[Stored data entries]
============================================================

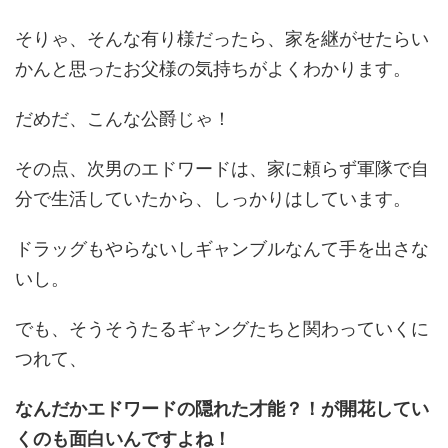
そりゃ、そんな有り様だったら、家を継がせたらい
かんと思ったお父様の気持ちがよくわかります。
だめだ、こんな公爵じゃ！
その点、次男のエドワードは、家に頼らず軍隊で自
分で生活していたから、しっかりはしています。
ドラッグもやらないしギャンブルなんて手を出さな
いし。
でも、そうそうたるギャングたちと関わっていくに
つれて、
なんだかエドワードの隠れた才能？！が開花してい
くのも面白いんですよね！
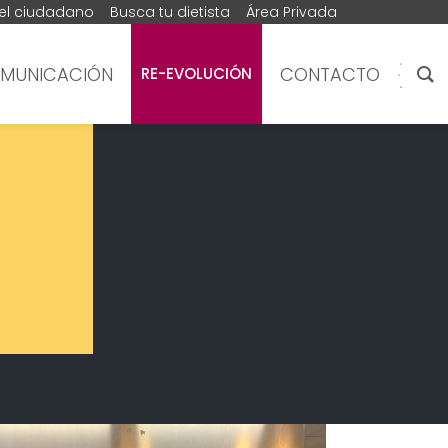
del ciudadano
Busca tu dietista
Área Privada
MUNICACIÓN
CONTACTO
RE-EVOLUCIÓN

============================================================

(Work request) Rewrite the text of the items above, replacing every instance of "エドワード" with "エディ" and leaving everything else unchanged. Omit the pictures from your answer.

(Task output)
そりゃ、そんな有り様だったら、家を継がせたらい
かんと思ったお父様の気持ちがよくわかります。
だめだ、こんな公爵じゃ！
その点、次男のエディは、家に頼らず軍隊で自
分で生活していたから、しっかりはしています。
ドラッグもやらないしギャンブルなんて手を出さな
いし。
でも、そうそうたるギャングたちと関わっていくに
つれて、
なんだかエディの隠れた才能？！が開花してい
くのも面白いんですよね！
del ciudadano
Busca tu dietista
Área Privada
MUNICACIÓN
CONTACTO
RE-EVOLUCIÓN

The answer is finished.